[Saved data entries]
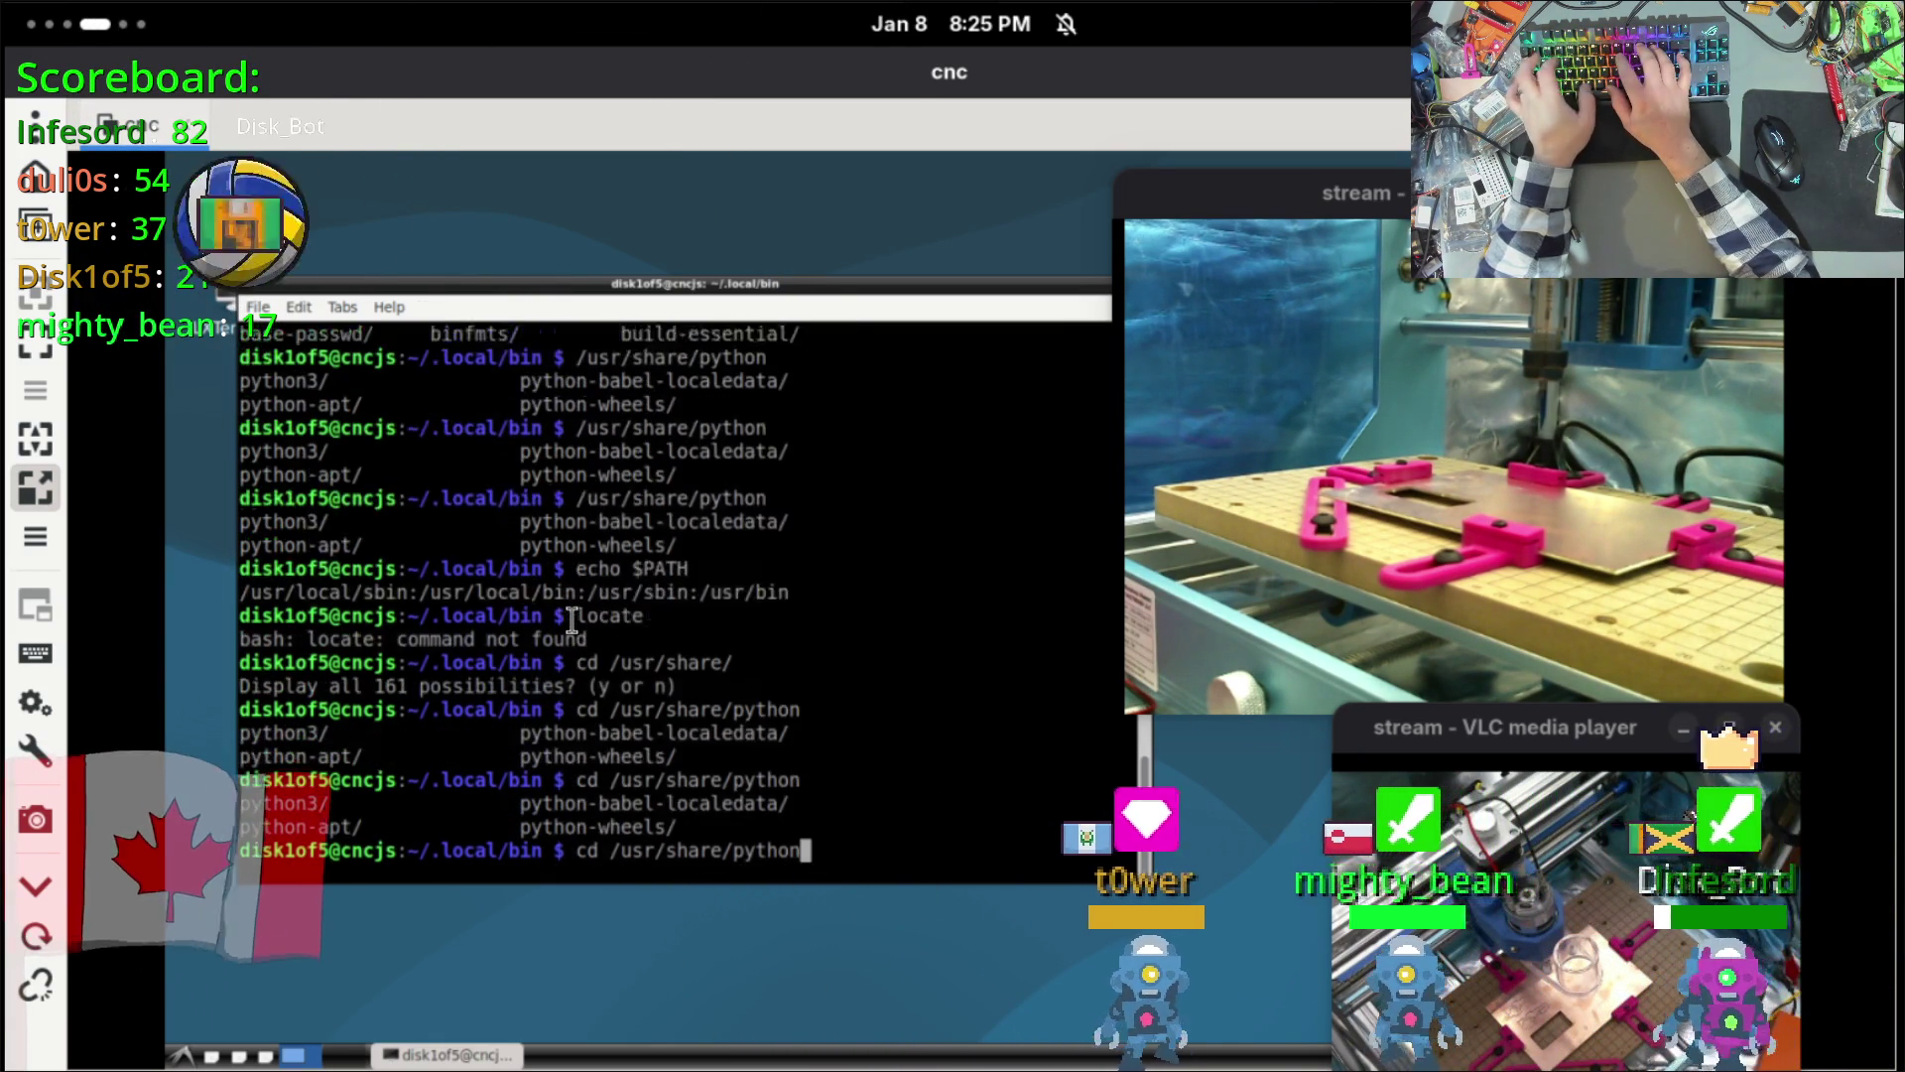
key("Tab")
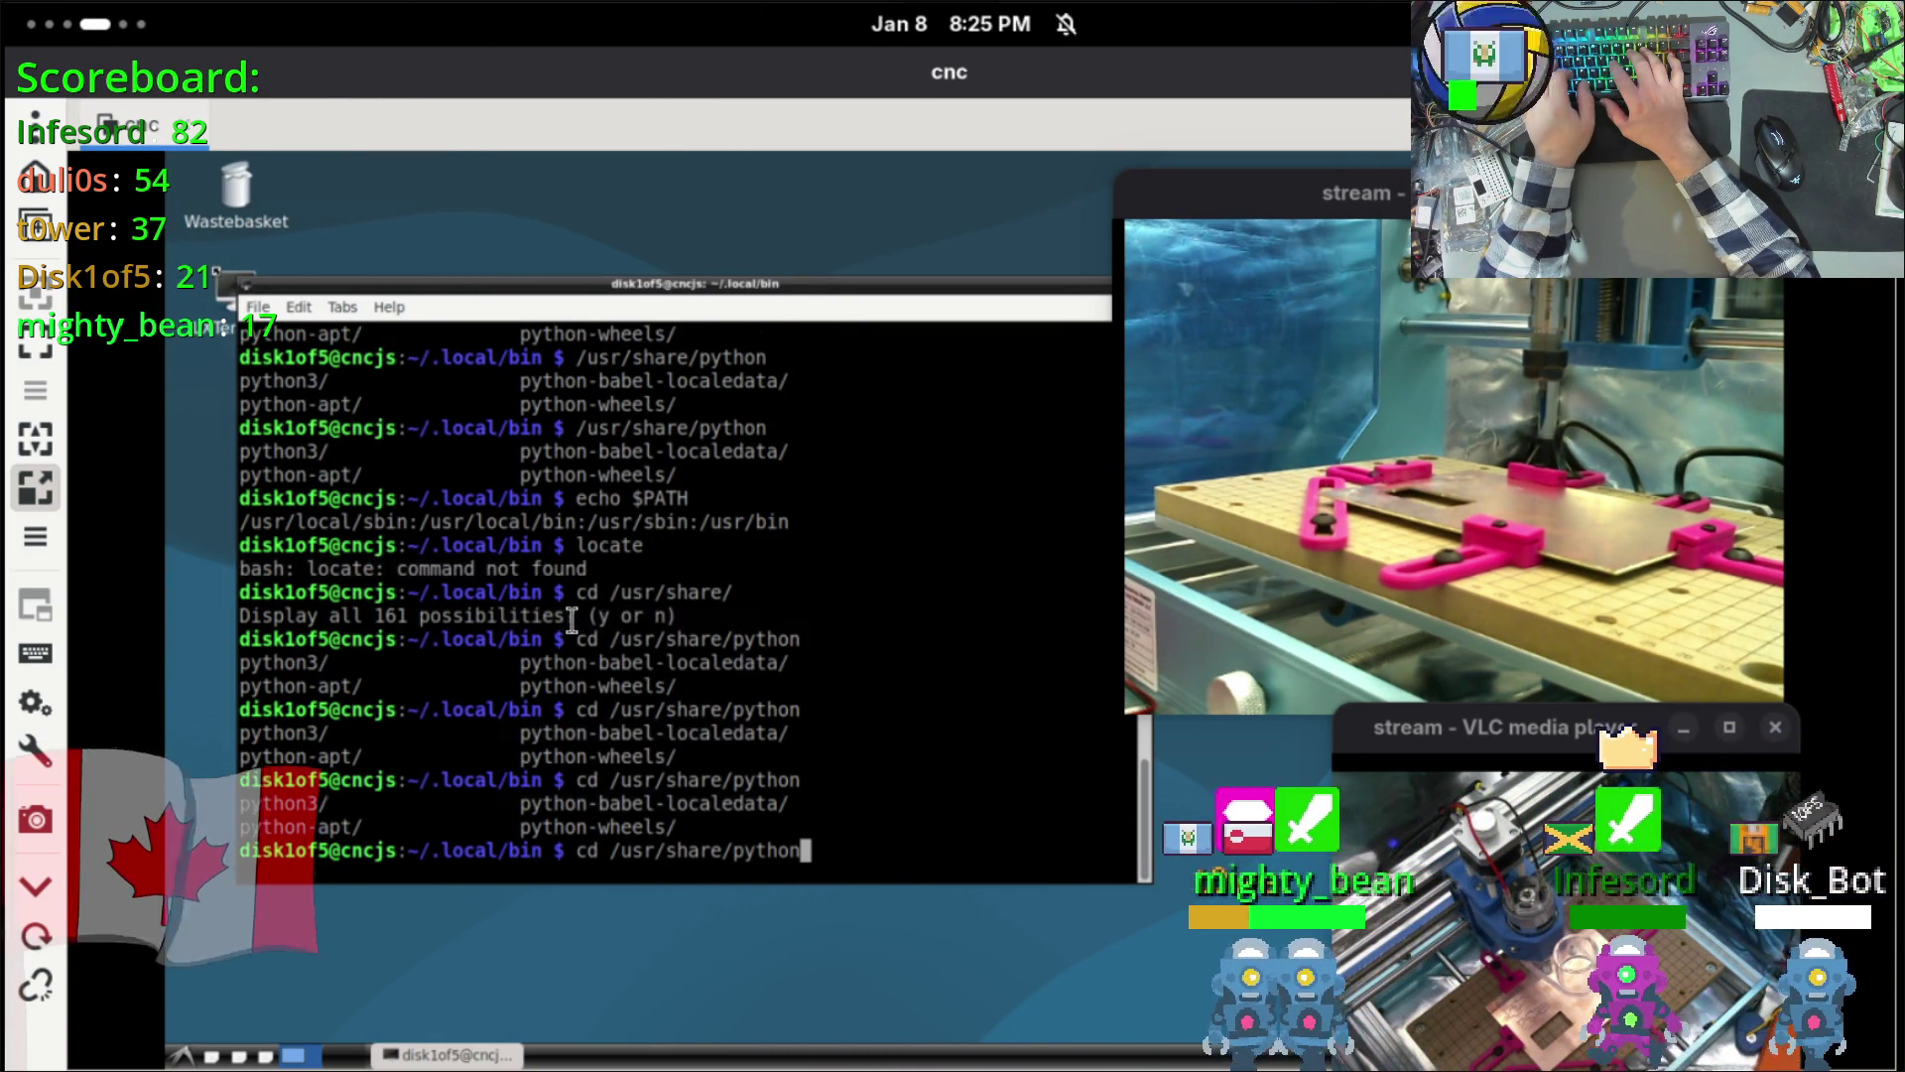
key("Tab")
key("Tab")
key("Tab")
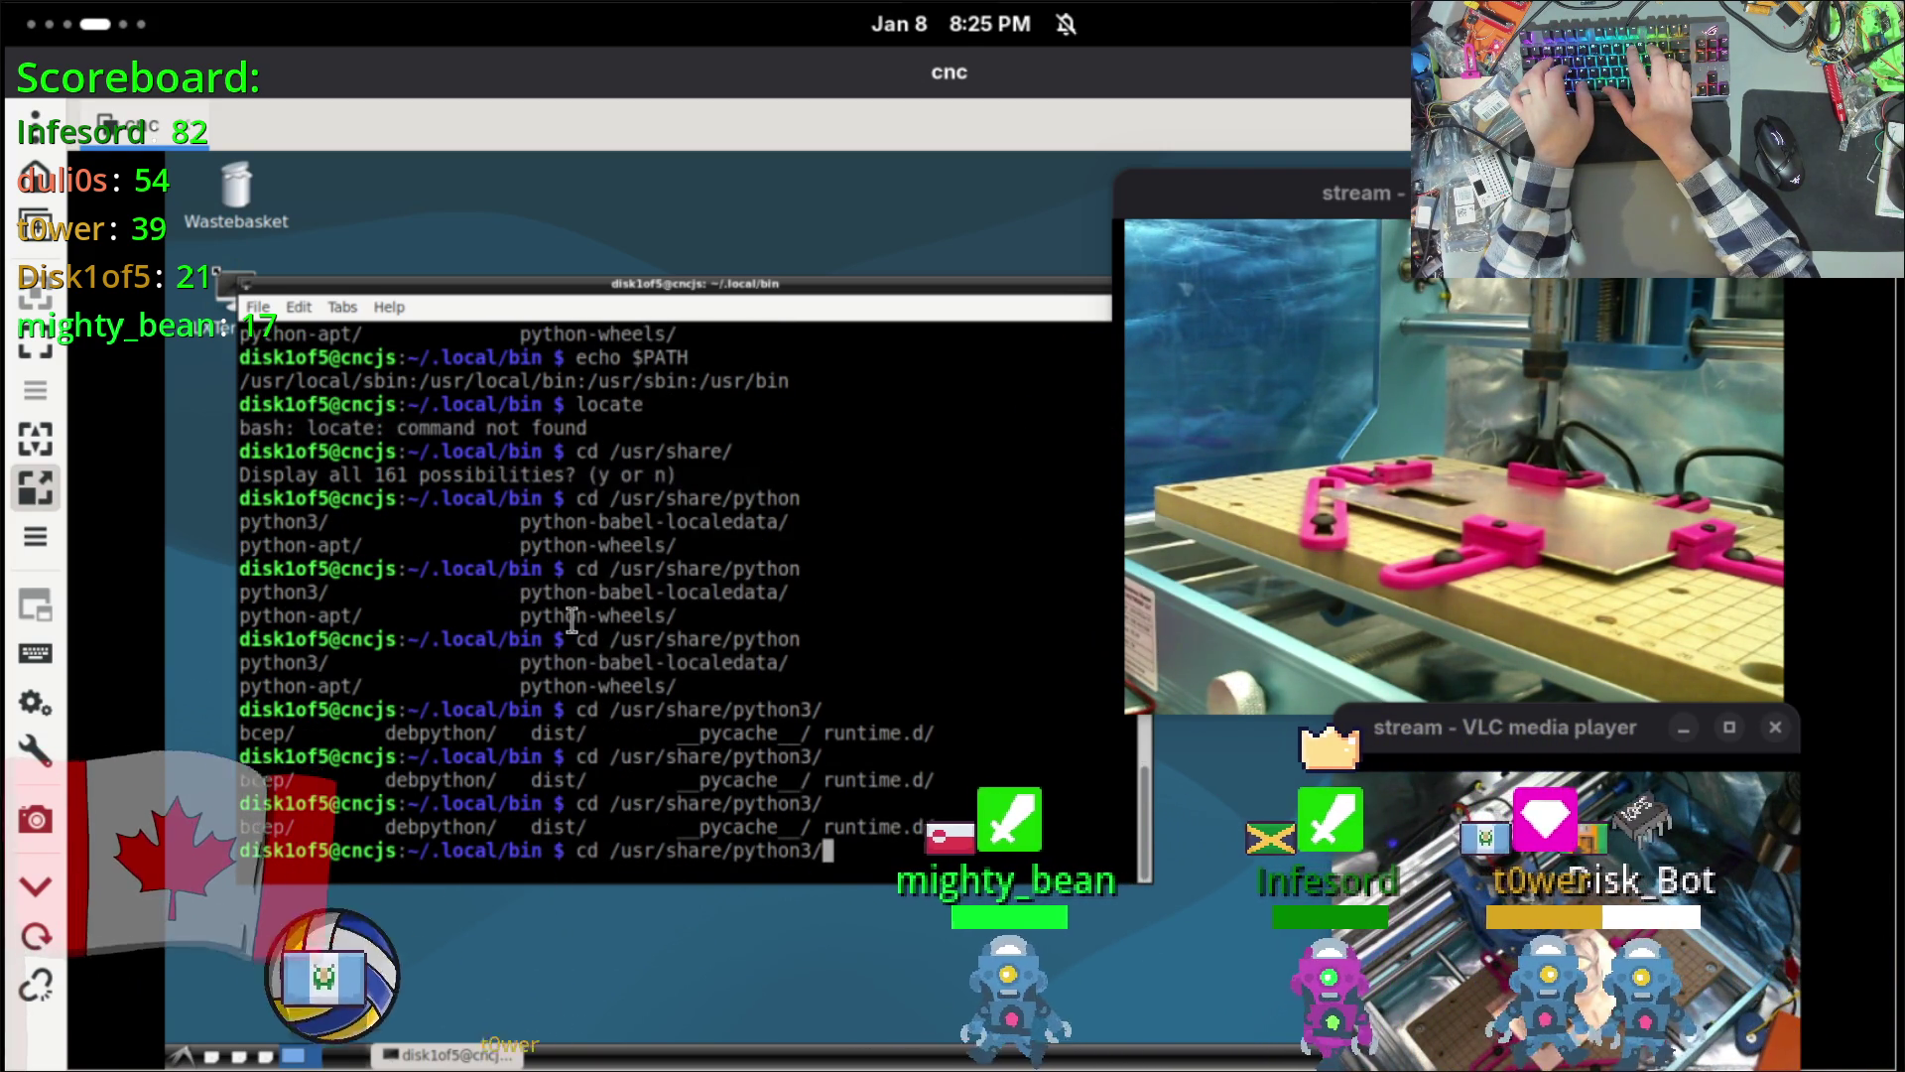
type("__pycache__/")
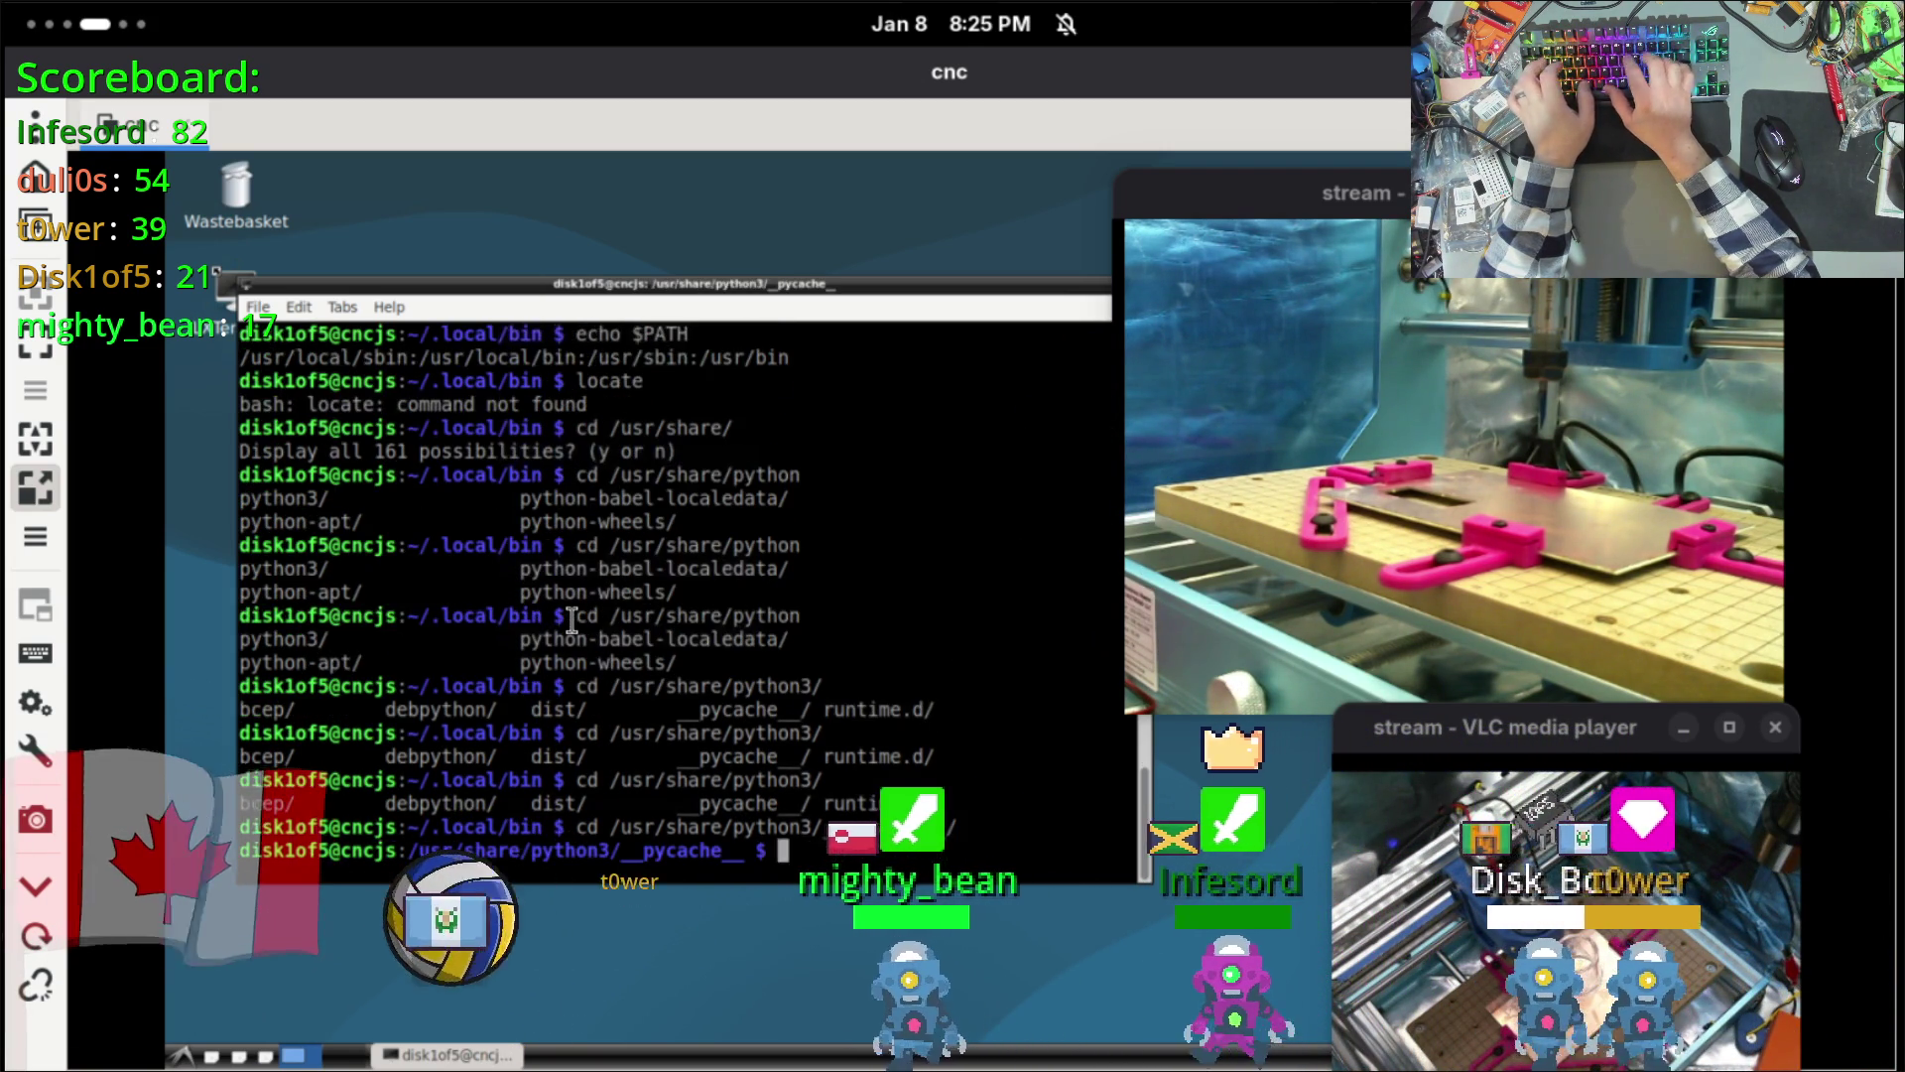
key("Return")
type("ls")
key("Return")
Step: List /usr/share/python3 and its dist folder, then tab-complete /usr/lib/py
type("cd ..")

■ **What is expected**:
Skipping any images, write out all the data exactly.

■ **Solution to this exercise**:
key("Tab")
key("Tab")
key("Tab")
key("Tab")
type("__pycache__/")
key("Return")
type("ls")
key("Return")
Step: List /usr/share/python3 and its dist folder, then tab-complete /usr/lib/py
type("cd ..")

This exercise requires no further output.